[Machine-readable electronics designs]:
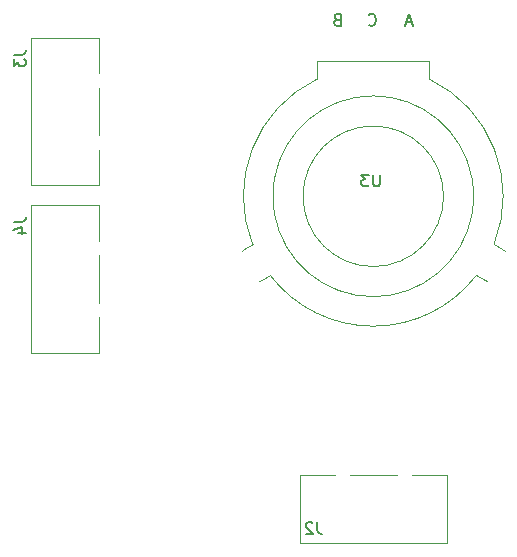
<source format=gbr>
%TF.GenerationSoftware,KiCad,Pcbnew,(5.1.12)-1*%
%TF.CreationDate,2022-08-23T16:13:07-05:00*%
%TF.ProjectId,Stepper_Motor_Controller,53746570-7065-4725-9f4d-6f746f725f43,rev?*%
%TF.SameCoordinates,Original*%
%TF.FileFunction,Legend,Bot*%
%TF.FilePolarity,Positive*%
%FSLAX46Y46*%
G04 Gerber Fmt 4.6, Leading zero omitted, Abs format (unit mm)*
G04 Created by KiCad (PCBNEW (5.1.12)-1) date 2022-08-23 16:13:07*
%MOMM*%
%LPD*%
G01*
G04 APERTURE LIST*
%ADD10C,0.120000*%
%ADD11C,0.050000*%
%ADD12C,0.150000*%
G04 APERTURE END LIST*
D10*
%TO.C,J4*%
X76800000Y-100850000D02*
X76800000Y-103850000D01*
X76800000Y-113350000D02*
X76800000Y-110350000D01*
X76800000Y-105100000D02*
X76800000Y-109100000D01*
X76800000Y-100850000D02*
X71050000Y-100850000D01*
X71050000Y-100850000D02*
X71050000Y-113350000D01*
X71050000Y-113350000D02*
X76800000Y-113350000D01*
%TO.C,J3*%
X76800000Y-86680000D02*
X76800000Y-89680000D01*
X76800000Y-99180000D02*
X76800000Y-96180000D01*
X76800000Y-90930000D02*
X76800000Y-94930000D01*
X76800000Y-86680000D02*
X71050000Y-86680000D01*
X71050000Y-86680000D02*
X71050000Y-99180000D01*
X71050000Y-99180000D02*
X76800000Y-99180000D01*
D11*
%TO.C,U3*%
X105939344Y-100090549D02*
G75*
G03*
X105939344Y-100090549I-5950000J0D01*
G01*
X111132549Y-104694943D02*
X110916042Y-104569943D01*
X110208367Y-104161367D02*
X110916042Y-104569943D01*
X95239344Y-88668981D02*
X95239344Y-90168981D01*
X104739344Y-90168981D02*
X104739344Y-88668981D01*
X108728414Y-106771017D02*
X109416042Y-107168019D01*
X104739344Y-88668981D02*
X95239344Y-88668981D01*
X89770320Y-104161367D02*
X89062645Y-104569943D01*
X89062645Y-104569943D02*
X88846138Y-104694943D01*
X109416042Y-107168019D02*
X109632549Y-107293019D01*
X90346138Y-107293019D02*
X90562645Y-107168019D01*
X90562645Y-107168019D02*
X91250273Y-106771017D01*
X91504062Y-100590549D02*
G75*
G03*
X91622743Y-101590549I8485282J500000D01*
G01*
X108355945Y-98590549D02*
G75*
G03*
X91622743Y-98590549I-8366601J-1500000D01*
G01*
X108474625Y-100590549D02*
G75*
G03*
X108474625Y-99590549I-8485281J500000D01*
G01*
X91622743Y-98590549D02*
G75*
G03*
X91504062Y-99590549I8366601J-1500000D01*
G01*
X91622744Y-101590549D02*
G75*
G03*
X108355944Y-101590549I8366600J1500000D01*
G01*
X91504062Y-99590549D02*
G75*
G03*
X91504062Y-100590549I8485282J-500000D01*
G01*
X108355944Y-101590549D02*
G75*
G03*
X108474625Y-100590549I-8366600J1500000D01*
G01*
X91250274Y-106771017D02*
G75*
G03*
X108728414Y-106771017I8739070J6680468D01*
G01*
X110208369Y-104161367D02*
G75*
G03*
X104739344Y-90168981I-10219025J4070818D01*
G01*
X95239344Y-90168982D02*
G75*
G03*
X89770320Y-104161367I4750000J-9921567D01*
G01*
X108474625Y-99590549D02*
G75*
G03*
X108355944Y-98590549I-8485281J-500000D01*
G01*
D10*
%TO.C,J2*%
X106250000Y-129450000D02*
X106250000Y-123700000D01*
X93750000Y-129450000D02*
X106250000Y-129450000D01*
X93750000Y-123700000D02*
X93750000Y-129450000D01*
X98000000Y-123700000D02*
X102000000Y-123700000D01*
X106250000Y-123700000D02*
X103250000Y-123700000D01*
X93750000Y-123700000D02*
X96750000Y-123700000D01*
%TO.C,J4*%
D12*
X69552380Y-102266666D02*
X70266666Y-102266666D01*
X70409523Y-102219047D01*
X70504761Y-102123809D01*
X70552380Y-101980952D01*
X70552380Y-101885714D01*
X69885714Y-103171428D02*
X70552380Y-103171428D01*
X69504761Y-102933333D02*
X70219047Y-102695238D01*
X70219047Y-103314285D01*
%TO.C,J3*%
X69552380Y-88096666D02*
X70266666Y-88096666D01*
X70409523Y-88049047D01*
X70504761Y-87953809D01*
X70552380Y-87810952D01*
X70552380Y-87715714D01*
X69552380Y-88477619D02*
X69552380Y-89096666D01*
X69933333Y-88763333D01*
X69933333Y-88906190D01*
X69980952Y-89001428D01*
X70028571Y-89049047D01*
X70123809Y-89096666D01*
X70361904Y-89096666D01*
X70457142Y-89049047D01*
X70504761Y-89001428D01*
X70552380Y-88906190D01*
X70552380Y-88620476D01*
X70504761Y-88525238D01*
X70457142Y-88477619D01*
%TO.C,U3*%
X100561904Y-98252380D02*
X100561904Y-99061904D01*
X100514285Y-99157142D01*
X100466666Y-99204761D01*
X100371428Y-99252380D01*
X100180952Y-99252380D01*
X100085714Y-99204761D01*
X100038095Y-99157142D01*
X99990476Y-99061904D01*
X99990476Y-98252380D01*
X99609523Y-98252380D02*
X98990476Y-98252380D01*
X99323809Y-98633333D01*
X99180952Y-98633333D01*
X99085714Y-98680952D01*
X99038095Y-98728571D01*
X98990476Y-98823809D01*
X98990476Y-99061904D01*
X99038095Y-99157142D01*
X99085714Y-99204761D01*
X99180952Y-99252380D01*
X99466666Y-99252380D01*
X99561904Y-99204761D01*
X99609523Y-99157142D01*
X103238095Y-85366666D02*
X102761904Y-85366666D01*
X103333333Y-85652380D02*
X103000000Y-84652380D01*
X102666666Y-85652380D01*
X96928571Y-85128571D02*
X96785714Y-85176190D01*
X96738095Y-85223809D01*
X96690476Y-85319047D01*
X96690476Y-85461904D01*
X96738095Y-85557142D01*
X96785714Y-85604761D01*
X96880952Y-85652380D01*
X97261904Y-85652380D01*
X97261904Y-84652380D01*
X96928571Y-84652380D01*
X96833333Y-84700000D01*
X96785714Y-84747619D01*
X96738095Y-84842857D01*
X96738095Y-84938095D01*
X96785714Y-85033333D01*
X96833333Y-85080952D01*
X96928571Y-85128571D01*
X97261904Y-85128571D01*
X99590476Y-85557142D02*
X99638095Y-85604761D01*
X99780952Y-85652380D01*
X99876190Y-85652380D01*
X100019047Y-85604761D01*
X100114285Y-85509523D01*
X100161904Y-85414285D01*
X100209523Y-85223809D01*
X100209523Y-85080952D01*
X100161904Y-84890476D01*
X100114285Y-84795238D01*
X100019047Y-84700000D01*
X99876190Y-84652380D01*
X99780952Y-84652380D01*
X99638095Y-84700000D01*
X99590476Y-84747619D01*
%TO.C,J2*%
X95253333Y-127672380D02*
X95253333Y-128386666D01*
X95300952Y-128529523D01*
X95396190Y-128624761D01*
X95539047Y-128672380D01*
X95634285Y-128672380D01*
X94824761Y-127767619D02*
X94777142Y-127720000D01*
X94681904Y-127672380D01*
X94443809Y-127672380D01*
X94348571Y-127720000D01*
X94300952Y-127767619D01*
X94253333Y-127862857D01*
X94253333Y-127958095D01*
X94300952Y-128100952D01*
X94872380Y-128672380D01*
X94253333Y-128672380D01*
%TD*%
M02*

</source>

[WRITTEN TASK]: Exactly as they stand, the entries must be written out again, pictures excluded.

[TASK OUTPUT]:
<source format=gbr>
%TF.GenerationSoftware,KiCad,Pcbnew,(5.1.12)-1*%
%TF.CreationDate,2022-08-23T16:13:07-05:00*%
%TF.ProjectId,Stepper_Motor_Controller,53746570-7065-4725-9f4d-6f746f725f43,rev?*%
%TF.SameCoordinates,Original*%
%TF.FileFunction,Legend,Bot*%
%TF.FilePolarity,Positive*%
%FSLAX46Y46*%
G04 Gerber Fmt 4.6, Leading zero omitted, Abs format (unit mm)*
G04 Created by KiCad (PCBNEW (5.1.12)-1) date 2022-08-23 16:13:07*
%MOMM*%
%LPD*%
G01*
G04 APERTURE LIST*
%ADD10C,0.120000*%
%ADD11C,0.050000*%
%ADD12C,0.150000*%
G04 APERTURE END LIST*
D10*
%TO.C,J4*%
X76800000Y-100850000D02*
X76800000Y-103850000D01*
X76800000Y-113350000D02*
X76800000Y-110350000D01*
X76800000Y-105100000D02*
X76800000Y-109100000D01*
X76800000Y-100850000D02*
X71050000Y-100850000D01*
X71050000Y-100850000D02*
X71050000Y-113350000D01*
X71050000Y-113350000D02*
X76800000Y-113350000D01*
%TO.C,J3*%
X76800000Y-86680000D02*
X76800000Y-89680000D01*
X76800000Y-99180000D02*
X76800000Y-96180000D01*
X76800000Y-90930000D02*
X76800000Y-94930000D01*
X76800000Y-86680000D02*
X71050000Y-86680000D01*
X71050000Y-86680000D02*
X71050000Y-99180000D01*
X71050000Y-99180000D02*
X76800000Y-99180000D01*
D11*
%TO.C,U3*%
X105939344Y-100090549D02*
G75*
G03*
X105939344Y-100090549I-5950000J0D01*
G01*
X111132549Y-104694943D02*
X110916042Y-104569943D01*
X110208367Y-104161367D02*
X110916042Y-104569943D01*
X95239344Y-88668981D02*
X95239344Y-90168981D01*
X104739344Y-90168981D02*
X104739344Y-88668981D01*
X108728414Y-106771017D02*
X109416042Y-107168019D01*
X104739344Y-88668981D02*
X95239344Y-88668981D01*
X89770320Y-104161367D02*
X89062645Y-104569943D01*
X89062645Y-104569943D02*
X88846138Y-104694943D01*
X109416042Y-107168019D02*
X109632549Y-107293019D01*
X90346138Y-107293019D02*
X90562645Y-107168019D01*
X90562645Y-107168019D02*
X91250273Y-106771017D01*
X91504062Y-100590549D02*
G75*
G03*
X91622743Y-101590549I8485282J500000D01*
G01*
X108355945Y-98590549D02*
G75*
G03*
X91622743Y-98590549I-8366601J-1500000D01*
G01*
X108474625Y-100590549D02*
G75*
G03*
X108474625Y-99590549I-8485281J500000D01*
G01*
X91622743Y-98590549D02*
G75*
G03*
X91504062Y-99590549I8366601J-1500000D01*
G01*
X91622744Y-101590549D02*
G75*
G03*
X108355944Y-101590549I8366600J1500000D01*
G01*
X91504062Y-99590549D02*
G75*
G03*
X91504062Y-100590549I8485282J-500000D01*
G01*
X108355944Y-101590549D02*
G75*
G03*
X108474625Y-100590549I-8366600J1500000D01*
G01*
X91250274Y-106771017D02*
G75*
G03*
X108728414Y-106771017I8739070J6680468D01*
G01*
X110208369Y-104161367D02*
G75*
G03*
X104739344Y-90168981I-10219025J4070818D01*
G01*
X95239344Y-90168982D02*
G75*
G03*
X89770320Y-104161367I4750000J-9921567D01*
G01*
X108474625Y-99590549D02*
G75*
G03*
X108355944Y-98590549I-8485281J-500000D01*
G01*
D10*
%TO.C,J2*%
X106250000Y-129450000D02*
X106250000Y-123700000D01*
X93750000Y-129450000D02*
X106250000Y-129450000D01*
X93750000Y-123700000D02*
X93750000Y-129450000D01*
X98000000Y-123700000D02*
X102000000Y-123700000D01*
X106250000Y-123700000D02*
X103250000Y-123700000D01*
X93750000Y-123700000D02*
X96750000Y-123700000D01*
%TO.C,J4*%
D12*
X69552380Y-102266666D02*
X70266666Y-102266666D01*
X70409523Y-102219047D01*
X70504761Y-102123809D01*
X70552380Y-101980952D01*
X70552380Y-101885714D01*
X69885714Y-103171428D02*
X70552380Y-103171428D01*
X69504761Y-102933333D02*
X70219047Y-102695238D01*
X70219047Y-103314285D01*
%TO.C,J3*%
X69552380Y-88096666D02*
X70266666Y-88096666D01*
X70409523Y-88049047D01*
X70504761Y-87953809D01*
X70552380Y-87810952D01*
X70552380Y-87715714D01*
X69552380Y-88477619D02*
X69552380Y-89096666D01*
X69933333Y-88763333D01*
X69933333Y-88906190D01*
X69980952Y-89001428D01*
X70028571Y-89049047D01*
X70123809Y-89096666D01*
X70361904Y-89096666D01*
X70457142Y-89049047D01*
X70504761Y-89001428D01*
X70552380Y-88906190D01*
X70552380Y-88620476D01*
X70504761Y-88525238D01*
X70457142Y-88477619D01*
%TO.C,U3*%
X100561904Y-98252380D02*
X100561904Y-99061904D01*
X100514285Y-99157142D01*
X100466666Y-99204761D01*
X100371428Y-99252380D01*
X100180952Y-99252380D01*
X100085714Y-99204761D01*
X100038095Y-99157142D01*
X99990476Y-99061904D01*
X99990476Y-98252380D01*
X99609523Y-98252380D02*
X98990476Y-98252380D01*
X99323809Y-98633333D01*
X99180952Y-98633333D01*
X99085714Y-98680952D01*
X99038095Y-98728571D01*
X98990476Y-98823809D01*
X98990476Y-99061904D01*
X99038095Y-99157142D01*
X99085714Y-99204761D01*
X99180952Y-99252380D01*
X99466666Y-99252380D01*
X99561904Y-99204761D01*
X99609523Y-99157142D01*
X103238095Y-85366666D02*
X102761904Y-85366666D01*
X103333333Y-85652380D02*
X103000000Y-84652380D01*
X102666666Y-85652380D01*
X96928571Y-85128571D02*
X96785714Y-85176190D01*
X96738095Y-85223809D01*
X96690476Y-85319047D01*
X96690476Y-85461904D01*
X96738095Y-85557142D01*
X96785714Y-85604761D01*
X96880952Y-85652380D01*
X97261904Y-85652380D01*
X97261904Y-84652380D01*
X96928571Y-84652380D01*
X96833333Y-84700000D01*
X96785714Y-84747619D01*
X96738095Y-84842857D01*
X96738095Y-84938095D01*
X96785714Y-85033333D01*
X96833333Y-85080952D01*
X96928571Y-85128571D01*
X97261904Y-85128571D01*
X99590476Y-85557142D02*
X99638095Y-85604761D01*
X99780952Y-85652380D01*
X99876190Y-85652380D01*
X100019047Y-85604761D01*
X100114285Y-85509523D01*
X100161904Y-85414285D01*
X100209523Y-85223809D01*
X100209523Y-85080952D01*
X100161904Y-84890476D01*
X100114285Y-84795238D01*
X100019047Y-84700000D01*
X99876190Y-84652380D01*
X99780952Y-84652380D01*
X99638095Y-84700000D01*
X99590476Y-84747619D01*
%TO.C,J2*%
X95253333Y-127672380D02*
X95253333Y-128386666D01*
X95300952Y-128529523D01*
X95396190Y-128624761D01*
X95539047Y-128672380D01*
X95634285Y-128672380D01*
X94824761Y-127767619D02*
X94777142Y-127720000D01*
X94681904Y-127672380D01*
X94443809Y-127672380D01*
X94348571Y-127720000D01*
X94300952Y-127767619D01*
X94253333Y-127862857D01*
X94253333Y-127958095D01*
X94300952Y-128100952D01*
X94872380Y-128672380D01*
X94253333Y-128672380D01*
%TD*%
M02*

</source>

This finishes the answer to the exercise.